City says highway expansion is still on the table

The N’West Iowa Review reported this past weekend that Sioux Center’s Main Street expansion is still a possibility:

City leaders unveiled its [sic] newest five-year capital improvement plan to the Sioux Center City Council on Oct. 10. One of the items on the plan was the controversial road expansion.

Later in the article city manager Paul Clousing is quoted saying the controversy has died down, and he hears more from people grumbling how long it takes to get on Main or across town. Clousing also stated he believes that after a few more years there will be traffic growth (of which there is ZERO evidence) making an expansion necessary.

Of course it’s not true that everyone opposing expansion has changed their mind, and the facts have not changed about the lack of need for expansion, as former Iowa DOT head of safety Tom Welch has explained. Increasing lanes often increases congestion and commute times, as local parking expert Warren Vander Helm has explained. What is good for efficient traffic flow and safety is three lanes with properly designed intersections and signals adjusted to traffic flow patterns.
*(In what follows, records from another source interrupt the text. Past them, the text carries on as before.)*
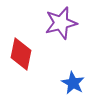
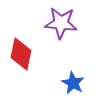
purple star: rotated 20 degrees clockwise
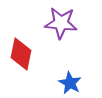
blue star: moved 3 px left
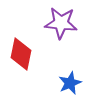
blue star: rotated 20 degrees clockwise
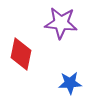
blue star: rotated 20 degrees clockwise
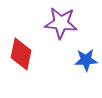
blue star: moved 16 px right, 23 px up
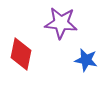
blue star: rotated 15 degrees clockwise
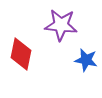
purple star: moved 2 px down
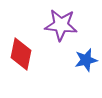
blue star: rotated 25 degrees counterclockwise
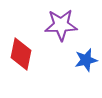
purple star: rotated 8 degrees counterclockwise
Mr. Welch has pointed out how this was done in Des Moines along Ingersoll Ave. in response to traffic congestion at MUCH higher daily average traffic volume than we have in Sioux Center. In Des Moines these minor adjustments were made along with a lane REDUCTION from 4 to 3 lanes. After the predicable initial hurdles and disbelief that this could work, the Des Moines City Council and the public voted in favor of sticking with the reduction once they saw how well it worked. Here’s City Traffic Engineer Gary Fox explaining a study of the lane reduction”s success and why his department strongly recommended keeping the 3 lane redesign permanently:

In early May, Ingersoll was “re-striped” between Polk Boulevard and Martin Luther King Jr. Parkway, decreasing the number of vehicle lanes from four to three. There is one lane in each direction, a center left-turn lane and bicycle lanes on both sides of the street.In the worst case, travel times increased roughly 20 seconds for westbound motorists traveling between Martin Luther King Jr. Parkway and 42nd Street during the afternoon rush hour, said Gary Fox, the city’s traffic engineer. There were essentially no changes overall and slight improvements in midday vehicle travel times, he added. [...]

The Ingersoll plan is part of a broader “complete streets” initiative that aims to make Des Moines streets more accessible to bicycles and pedestrians.

Now it looks like Des Moines is trying more lane reductions in other areas too, like Hubbell Avenue!

The Ingersoll re-striping created about fifty additional on-street parking spaces, which is good for businesses. Other cities and small towns like Cascade, Iowa City and the Johnson County Council of Governments have adopted complete streets policies. Dubuque has received a federal grant to help residents walk, bike, and bus to work.